Game

Ally likes to play
a game she cannot sway
in her favor, add some flavor,
’til she loses it forever.

Allison was born a winner. Straight As through high school, two golds and one silver in swimming, and a piano teaching certificate at fifteen. She never added a wrinkle to her parents’ eyebrows. The principal personally asked her to join the pre-med focal study group. She was voted 78% in the class rep election (a record-breaking voter turnout rate of 21%). She was born to break the game.

To Allison, everything was a game. Keeping a streak of high scores meant keeping learning on the toilet and revising before bedtime. Hitting that buzzer before any other swimmer meant hitting the pool at 6 am every day. That scholarship interview was almost too easy as if she hadn’t woven a mind map of 25 nodes correlating altogether the interviewers’ backgrounds, her academic strengths, and competitors’ blindspots. If everything was a game, there would be rules to follow. Be they obscure or ostensible, all Allison had to do was figure out what they were. And she always did.

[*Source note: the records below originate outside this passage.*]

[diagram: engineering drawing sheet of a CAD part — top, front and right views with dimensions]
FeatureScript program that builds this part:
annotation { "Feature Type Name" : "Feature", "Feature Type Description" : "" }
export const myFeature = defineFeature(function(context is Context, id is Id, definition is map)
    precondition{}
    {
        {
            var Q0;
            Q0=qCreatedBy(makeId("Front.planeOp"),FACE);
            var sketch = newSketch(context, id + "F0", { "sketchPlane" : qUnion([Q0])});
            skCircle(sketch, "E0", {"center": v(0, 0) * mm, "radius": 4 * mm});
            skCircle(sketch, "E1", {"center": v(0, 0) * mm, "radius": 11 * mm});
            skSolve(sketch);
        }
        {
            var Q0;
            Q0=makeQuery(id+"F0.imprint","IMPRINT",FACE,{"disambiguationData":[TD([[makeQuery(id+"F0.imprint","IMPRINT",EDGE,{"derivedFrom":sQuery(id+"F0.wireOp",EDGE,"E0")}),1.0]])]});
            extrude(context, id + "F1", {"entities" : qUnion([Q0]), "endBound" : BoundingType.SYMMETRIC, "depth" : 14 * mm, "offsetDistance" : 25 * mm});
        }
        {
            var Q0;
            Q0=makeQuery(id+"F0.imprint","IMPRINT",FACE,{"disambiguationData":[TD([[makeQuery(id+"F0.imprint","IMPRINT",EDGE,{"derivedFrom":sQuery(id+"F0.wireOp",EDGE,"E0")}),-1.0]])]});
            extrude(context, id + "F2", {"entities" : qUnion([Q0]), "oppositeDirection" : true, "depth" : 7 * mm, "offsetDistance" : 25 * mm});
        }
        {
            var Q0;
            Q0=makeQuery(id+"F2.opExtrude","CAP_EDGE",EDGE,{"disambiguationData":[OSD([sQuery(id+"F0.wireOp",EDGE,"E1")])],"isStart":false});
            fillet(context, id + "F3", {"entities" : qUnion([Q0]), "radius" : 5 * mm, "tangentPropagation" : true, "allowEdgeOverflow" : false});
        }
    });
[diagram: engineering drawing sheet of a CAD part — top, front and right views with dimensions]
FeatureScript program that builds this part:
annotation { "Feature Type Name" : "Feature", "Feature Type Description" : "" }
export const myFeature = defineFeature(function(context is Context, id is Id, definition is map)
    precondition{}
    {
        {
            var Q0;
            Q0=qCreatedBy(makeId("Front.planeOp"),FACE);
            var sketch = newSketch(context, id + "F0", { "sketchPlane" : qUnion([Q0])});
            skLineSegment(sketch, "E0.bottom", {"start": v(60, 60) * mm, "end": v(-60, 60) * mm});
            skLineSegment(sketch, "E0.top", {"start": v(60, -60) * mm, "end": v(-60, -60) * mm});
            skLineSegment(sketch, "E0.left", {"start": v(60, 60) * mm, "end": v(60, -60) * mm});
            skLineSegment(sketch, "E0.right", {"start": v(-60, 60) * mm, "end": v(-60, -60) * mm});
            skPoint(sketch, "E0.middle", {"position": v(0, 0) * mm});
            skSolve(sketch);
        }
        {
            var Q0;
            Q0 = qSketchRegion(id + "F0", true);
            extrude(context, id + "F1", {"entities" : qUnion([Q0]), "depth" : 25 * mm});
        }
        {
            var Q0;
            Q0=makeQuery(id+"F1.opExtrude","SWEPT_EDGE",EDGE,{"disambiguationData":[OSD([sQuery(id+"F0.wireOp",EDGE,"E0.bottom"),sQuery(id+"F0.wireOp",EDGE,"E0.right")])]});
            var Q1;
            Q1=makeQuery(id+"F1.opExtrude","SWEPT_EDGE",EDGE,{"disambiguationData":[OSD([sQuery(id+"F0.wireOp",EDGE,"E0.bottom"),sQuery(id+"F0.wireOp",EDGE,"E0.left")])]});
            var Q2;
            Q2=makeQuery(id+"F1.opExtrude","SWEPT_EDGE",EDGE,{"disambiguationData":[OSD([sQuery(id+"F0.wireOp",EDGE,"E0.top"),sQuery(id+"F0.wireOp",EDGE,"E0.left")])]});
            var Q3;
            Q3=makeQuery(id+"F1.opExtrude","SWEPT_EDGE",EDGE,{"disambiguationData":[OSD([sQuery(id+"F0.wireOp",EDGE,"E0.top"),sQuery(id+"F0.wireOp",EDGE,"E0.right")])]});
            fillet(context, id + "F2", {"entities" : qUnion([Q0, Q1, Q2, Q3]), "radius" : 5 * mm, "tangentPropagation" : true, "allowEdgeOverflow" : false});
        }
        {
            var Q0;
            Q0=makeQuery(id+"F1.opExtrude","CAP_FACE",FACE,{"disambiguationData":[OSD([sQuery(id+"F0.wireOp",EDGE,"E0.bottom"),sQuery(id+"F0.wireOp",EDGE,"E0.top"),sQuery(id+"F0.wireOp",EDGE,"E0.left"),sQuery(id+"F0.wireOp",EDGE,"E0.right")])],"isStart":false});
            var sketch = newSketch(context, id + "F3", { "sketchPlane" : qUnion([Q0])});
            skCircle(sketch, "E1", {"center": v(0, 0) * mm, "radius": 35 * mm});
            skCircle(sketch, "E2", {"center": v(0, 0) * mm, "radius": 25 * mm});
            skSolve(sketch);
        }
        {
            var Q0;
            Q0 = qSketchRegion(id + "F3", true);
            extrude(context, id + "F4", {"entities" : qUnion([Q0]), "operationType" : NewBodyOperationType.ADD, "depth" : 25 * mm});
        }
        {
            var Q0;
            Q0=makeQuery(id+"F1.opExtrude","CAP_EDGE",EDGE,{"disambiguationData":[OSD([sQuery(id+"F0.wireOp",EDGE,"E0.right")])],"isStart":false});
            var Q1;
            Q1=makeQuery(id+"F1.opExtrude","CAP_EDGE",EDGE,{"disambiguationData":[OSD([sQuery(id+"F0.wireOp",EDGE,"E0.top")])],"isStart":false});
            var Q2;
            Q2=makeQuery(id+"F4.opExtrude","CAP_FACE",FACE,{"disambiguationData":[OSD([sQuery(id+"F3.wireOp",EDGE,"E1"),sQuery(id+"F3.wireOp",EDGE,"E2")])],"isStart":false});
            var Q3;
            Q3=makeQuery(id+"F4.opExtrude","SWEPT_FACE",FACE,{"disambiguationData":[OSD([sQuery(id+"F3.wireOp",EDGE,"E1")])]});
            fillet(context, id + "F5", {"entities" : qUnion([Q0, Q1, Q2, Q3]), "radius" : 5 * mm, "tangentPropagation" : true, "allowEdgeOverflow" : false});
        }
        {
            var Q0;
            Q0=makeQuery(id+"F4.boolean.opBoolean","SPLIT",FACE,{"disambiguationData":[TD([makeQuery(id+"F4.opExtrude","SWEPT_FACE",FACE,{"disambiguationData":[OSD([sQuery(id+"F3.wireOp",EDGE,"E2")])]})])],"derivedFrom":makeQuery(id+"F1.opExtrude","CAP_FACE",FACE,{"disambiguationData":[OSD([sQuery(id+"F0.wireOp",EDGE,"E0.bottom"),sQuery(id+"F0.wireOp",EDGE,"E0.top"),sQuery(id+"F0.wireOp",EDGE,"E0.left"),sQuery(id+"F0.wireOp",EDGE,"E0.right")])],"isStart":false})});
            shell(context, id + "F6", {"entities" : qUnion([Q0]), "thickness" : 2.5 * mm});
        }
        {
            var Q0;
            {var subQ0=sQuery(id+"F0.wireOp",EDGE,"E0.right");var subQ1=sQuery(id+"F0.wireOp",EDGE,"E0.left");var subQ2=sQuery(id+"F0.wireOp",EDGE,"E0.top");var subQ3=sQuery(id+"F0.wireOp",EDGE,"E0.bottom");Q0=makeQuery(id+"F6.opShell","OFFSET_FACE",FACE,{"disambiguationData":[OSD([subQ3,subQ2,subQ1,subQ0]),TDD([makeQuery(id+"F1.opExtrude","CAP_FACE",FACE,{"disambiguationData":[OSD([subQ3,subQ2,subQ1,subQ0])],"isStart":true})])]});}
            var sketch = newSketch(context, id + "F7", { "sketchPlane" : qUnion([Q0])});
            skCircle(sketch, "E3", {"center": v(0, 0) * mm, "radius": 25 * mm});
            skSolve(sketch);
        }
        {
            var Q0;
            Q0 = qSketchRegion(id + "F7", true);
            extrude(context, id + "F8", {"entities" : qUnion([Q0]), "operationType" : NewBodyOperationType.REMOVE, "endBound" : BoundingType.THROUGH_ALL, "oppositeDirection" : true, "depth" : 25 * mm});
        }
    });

Well, at least, that was what she thought before Eliza left the other side of the bed that night. The night was stealthy, stealing away her capability to vocalize when Eliza slid away from the sheets. She thought she played the game superbly. Caring, understanding, and reassuring in every way. Effortlessly funny, genuinely smiling, and bringing the right gifts whenever she needed to feel okay. All the steps should’ve led Eliza right into Allison’s embrace. Instead, the temperature dropped lower, she could feel it draining from her blood. Something went missing, something was losing. What did she do, was she not good enough? Did she not crack the rules, did she botch? Eliza’s lips were twitching, was she telling her the cheat codes? Allison’s vision blurred, but she desperately needed to see.

Something was losing. Oh no, Allison was losing.